Thanks to some brand-new updates, the current Fingertips Top 10 now looks like this:

1. Cherry Tulips – Headlights
2. Boys – the Autumns
3. Gila – Beach House
4. Neal Cassady – the Weather Underground
5. Saturday Night – Pale Young Gentlemen
6. Bodyguard – Dawn Landes
7. Sarah’s Game – the Loved Ones
8. The Silence Between Us – Bob Mould
9. Buildings and Mountains – the Republic Tigers
10. On the Chin – Grey Race

Note that Fingertips only features high-quality free and legal MP3s, so you really can’t go wrong with any of them.

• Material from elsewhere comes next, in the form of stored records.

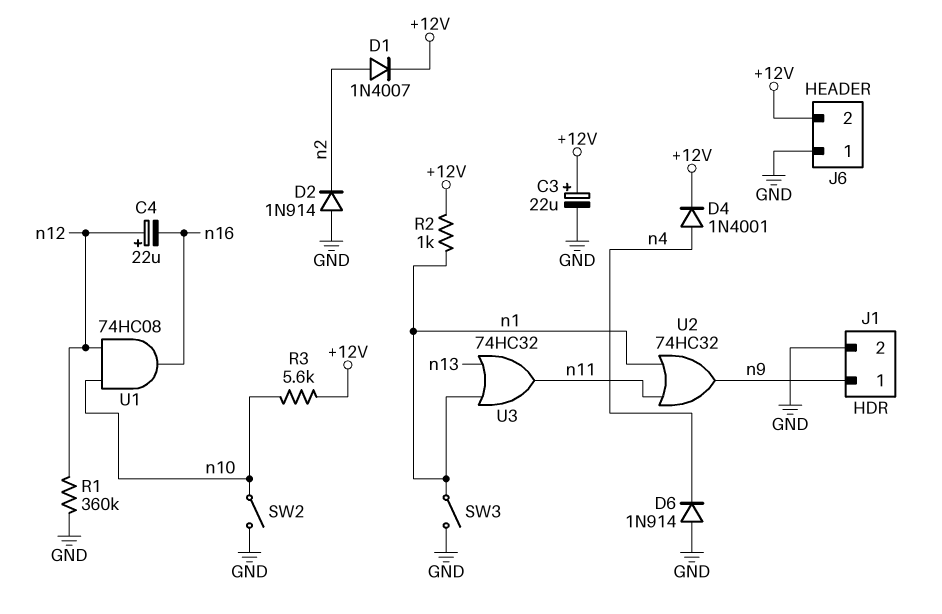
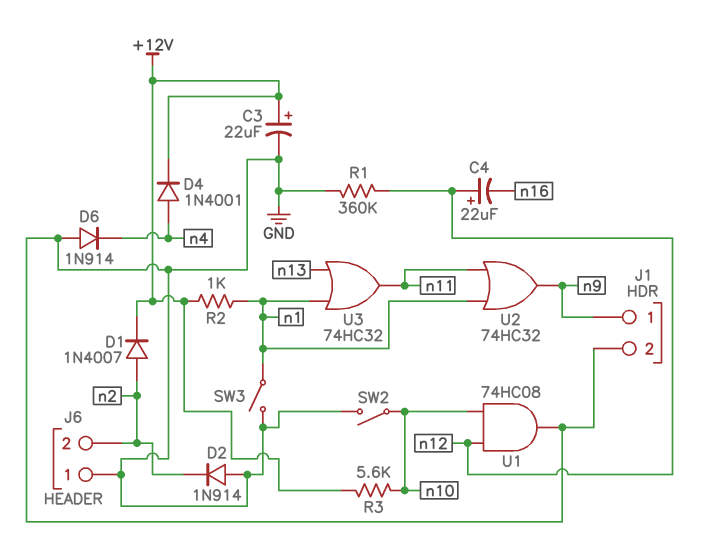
J6 pin 2: +12V -> n2
U1: AND 74HC08 (in n10, in n12, out n16) -> AND 74HC08 (in n10, in n12, out GND)

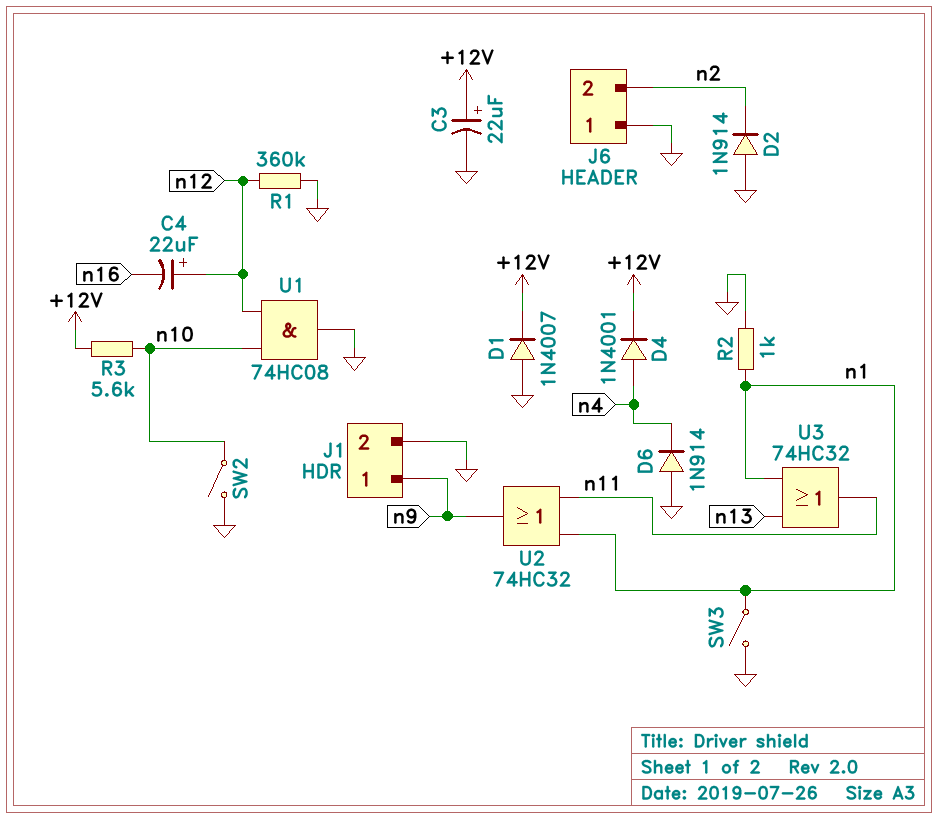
D1: diode 1N4007 (A n2, K +12V) -> diode 1N4007 (A GND, K +12V)
R2: 1k (+12V, n1) -> 1k (GND, n1)

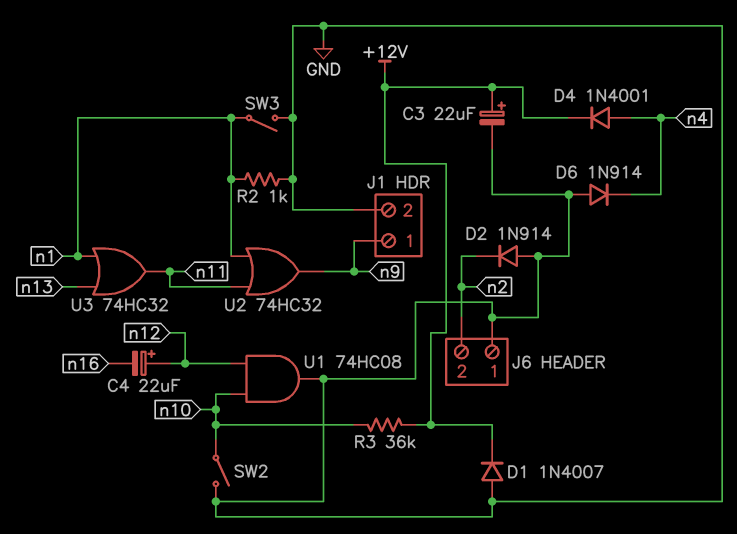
R1: 360k (GND, n12) -> none
R3: 5.6k (+12V, n10) -> 36k (+12V, n10)

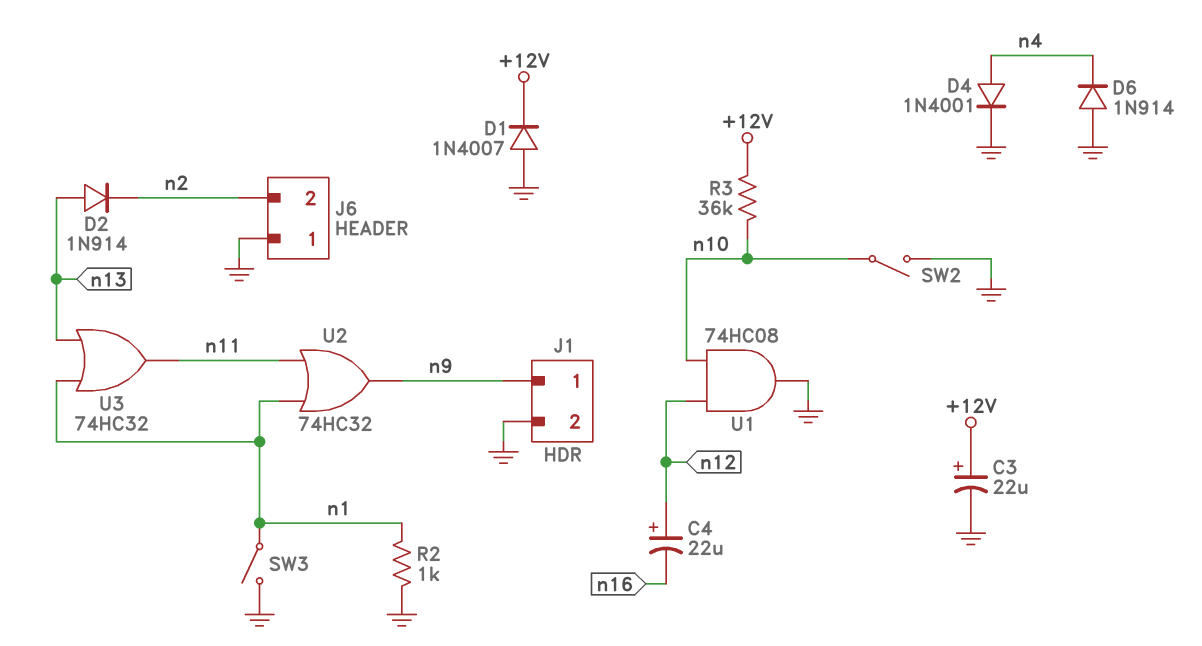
D2: diode 1N914 (A GND, K n2) -> diode 1N914 (A n13, K n2)
D4: diode 1N4001 (A n4, K +12V) -> diode 1N4001 (A n4, K GND)

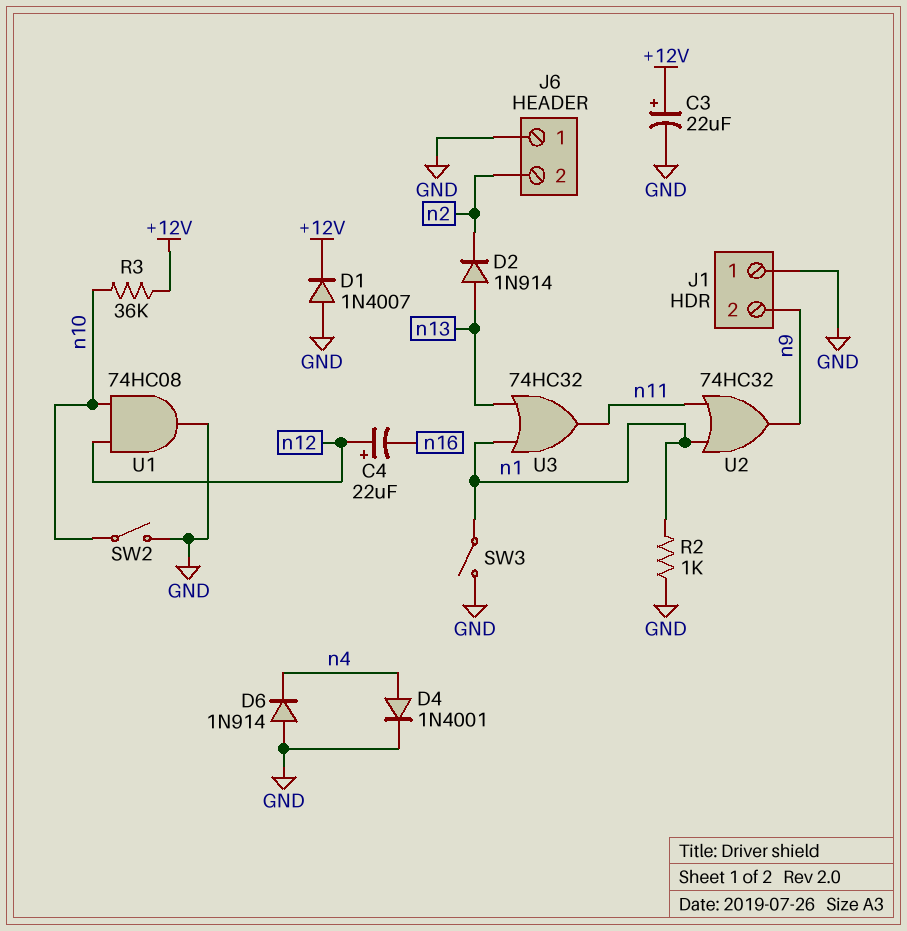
J1 pin 1: n9 -> GND
J1 pin 2: GND -> n9

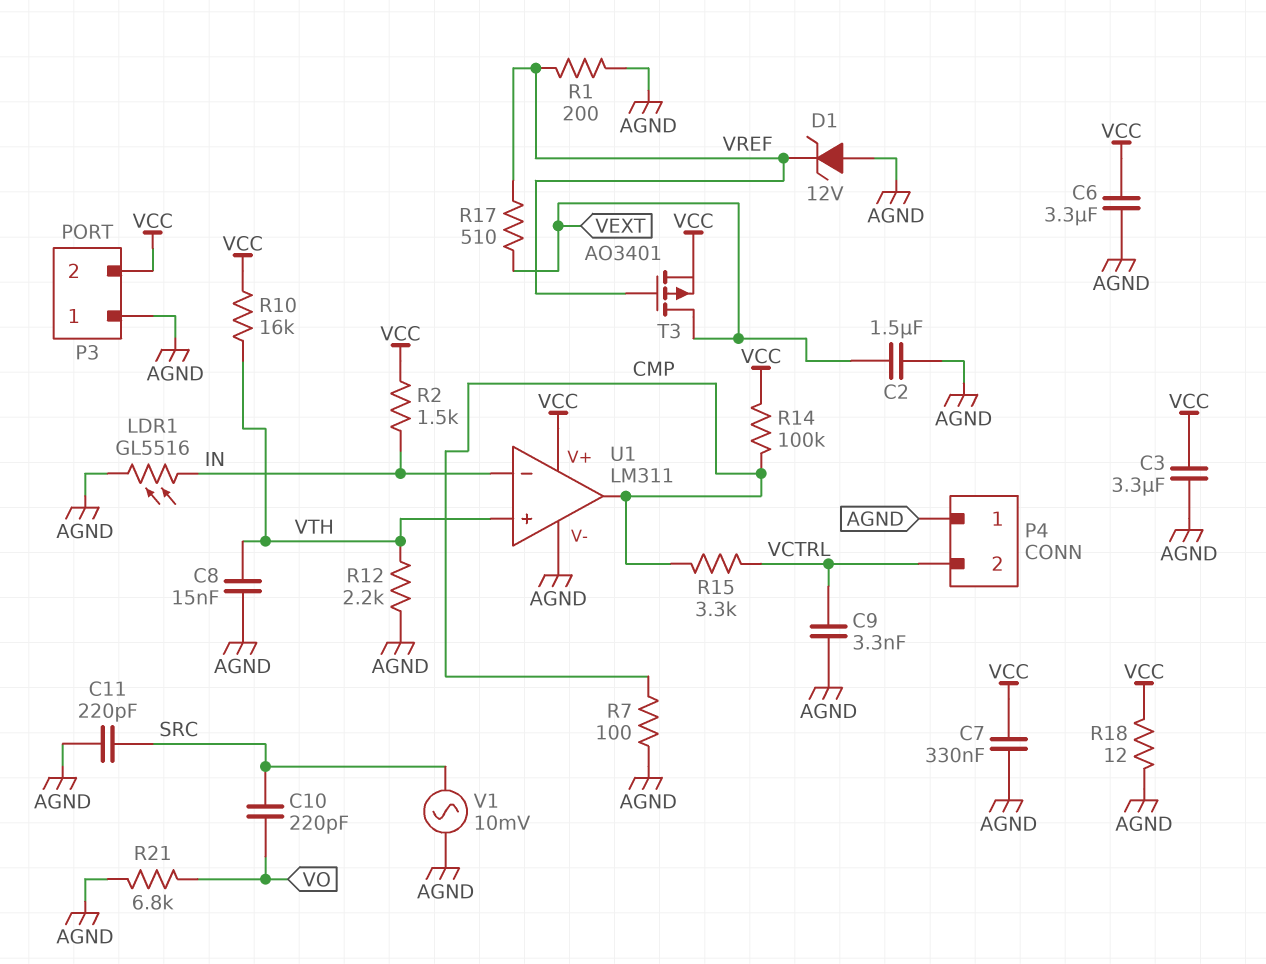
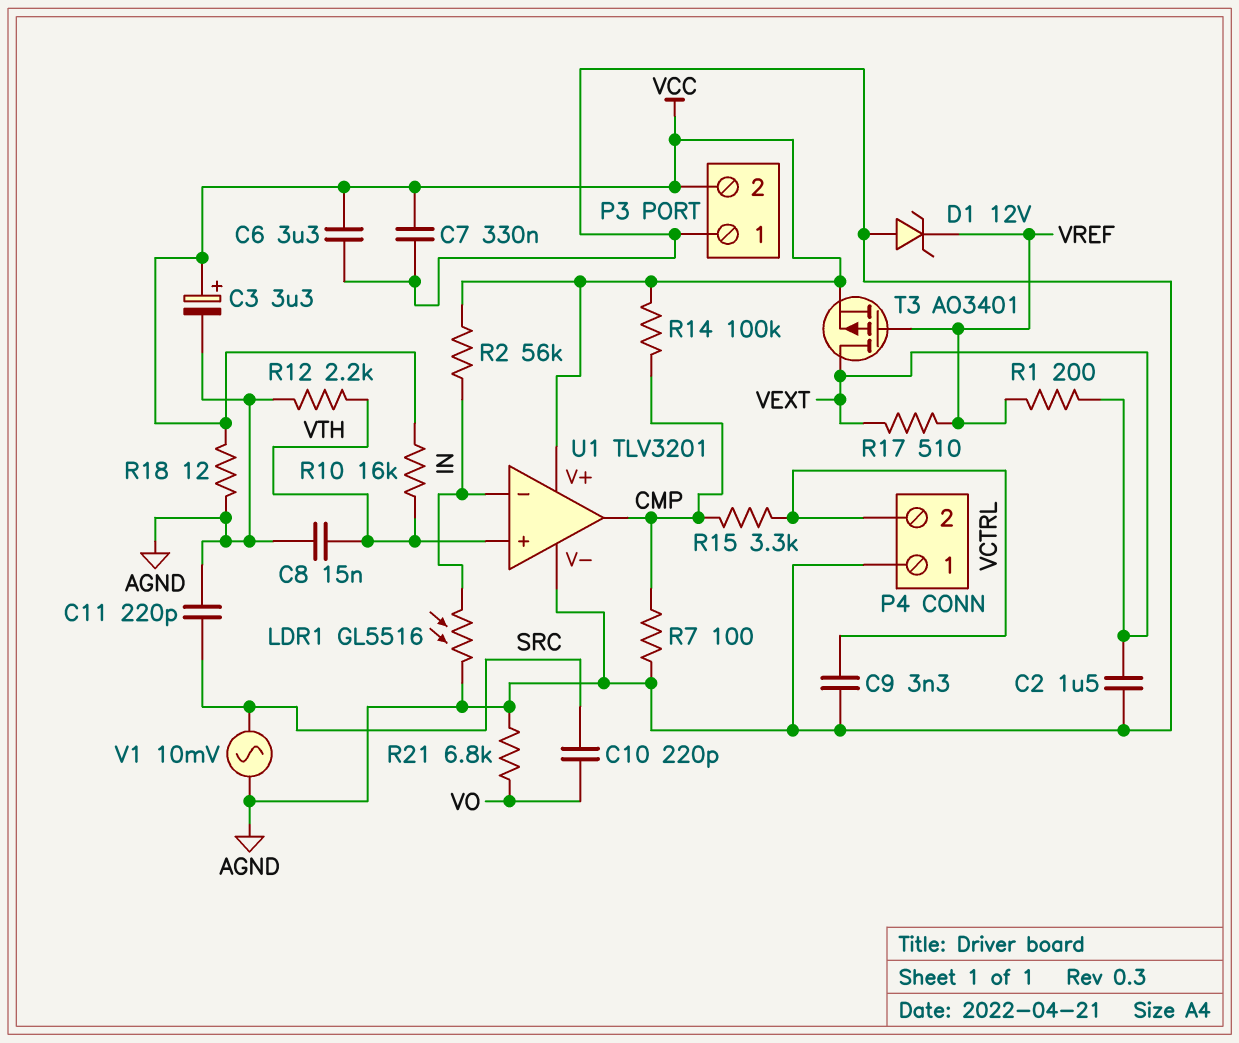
C3: 3.3uF (AGND, VCC) -> 3.3uF (plus VCC, minus AGND)
R1: 200 (AGND, VREF) -> 200 (VEXT, VREF)
R2: 1.5k (IN, VCC) -> 56k (IN, VCC)
U1: LM311 -> TLV3201

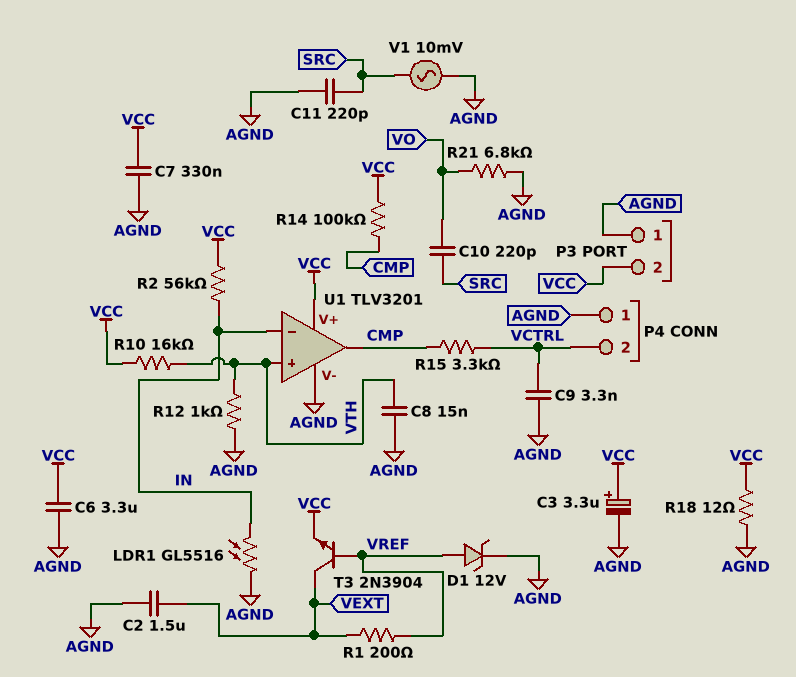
D1: zener 12V (A AGND, K VREF) -> zener 12V (A VREF, K AGND)
R7: 100 (AGND, CMP) -> none
R12: 2.2k (AGND, VTH) -> 1k (AGND, VTH)
R17: 510 (VEXT, VREF) -> none
T3: PMOS AO3401 (G VREF, D VEXT, S VCC) -> NPN 2N3904 (B VREF, C VEXT, E VCC)

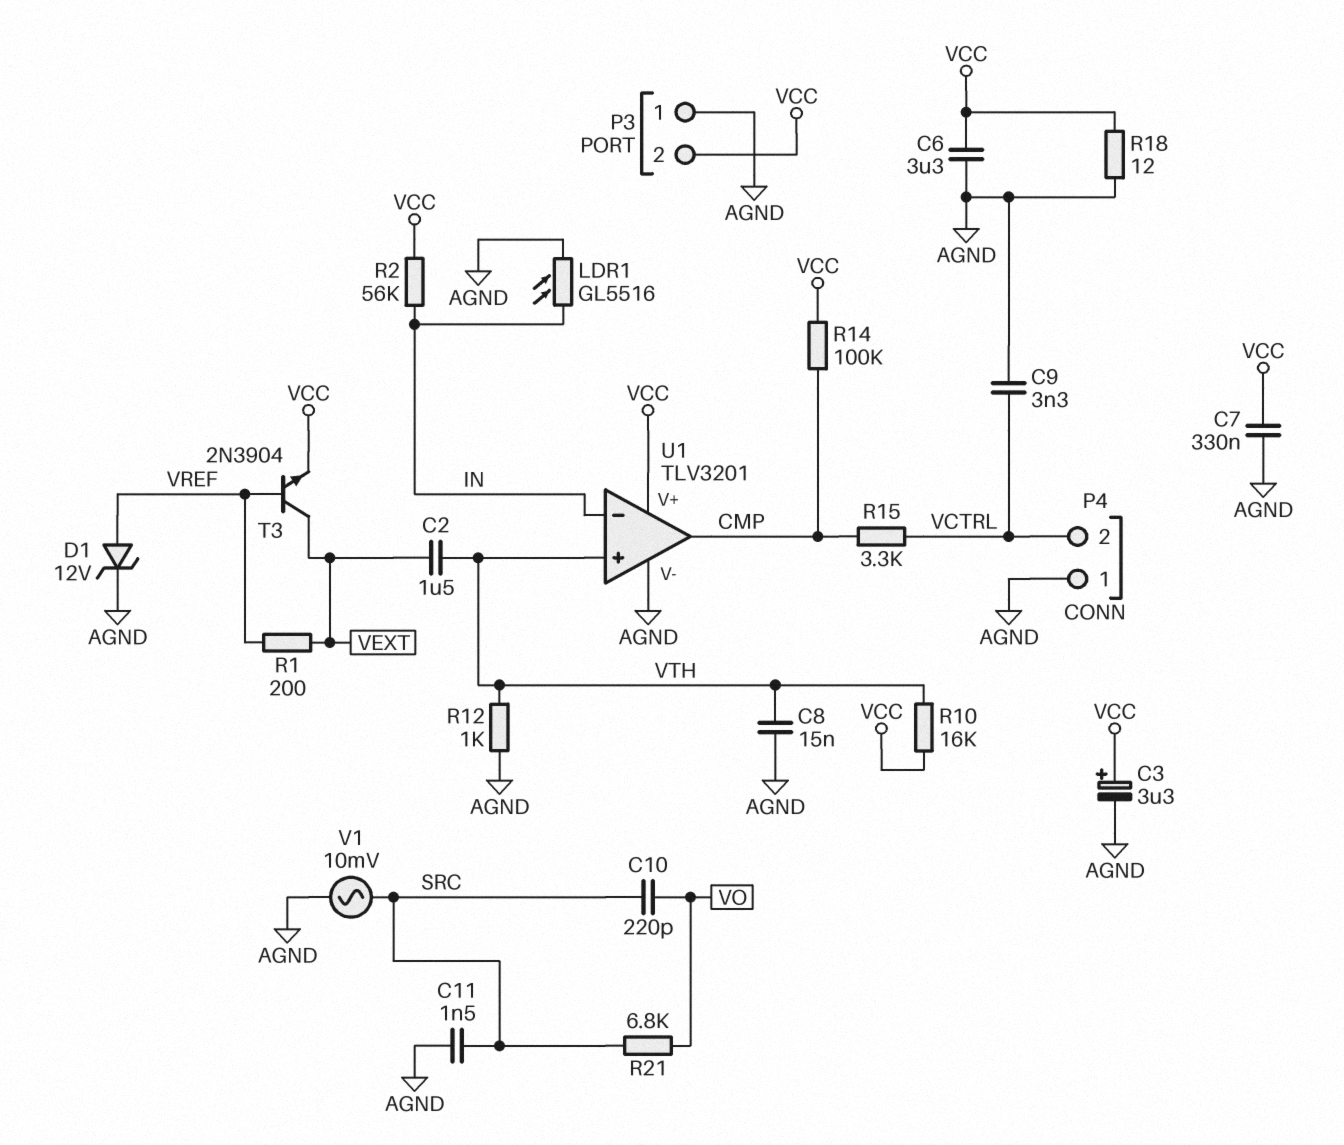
C2: 1.5uF (AGND, VEXT) -> 1.5uF (VEXT, VTH)
C11: 220pF (AGND, SRC) -> 1.5nF (AGND, SRC)
R21: 6.8k (AGND, VO) -> 6.8k (SRC, VO)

The Top 10 represents an effort to focus attention on ten especially wonderful songs at any given time. Songs remain in the Top 10 for a maximum of three months, before they are retired to the Retired Top 10 Songs page, logically enough.

Also note that the Fingertips blog now features an easy player function–click the play button next to any song, anywhere on the blog, and it will play (as long as the link isn’t dead!). Player is courtesy of Yahoo!, of all places.

Fingertips takes a holiday; SXSW MP3s now online

Due to the U.S. holiday weekend, Fingertips will post its weekly MP3s tomorrow, Tuesday.

One quick note in the meantime, for those especially eager for new free and legal MP3s: the 2008 SXSW MP3 repository is now online, featuring literally hundreds of MP3s to check out. More information about this can be found in the SXSW entry in the Music Site Guide on the Fingertips web site. Expect some of the best ones in that collection to show up here in the coming weeks, perhaps even beginning tomorrow.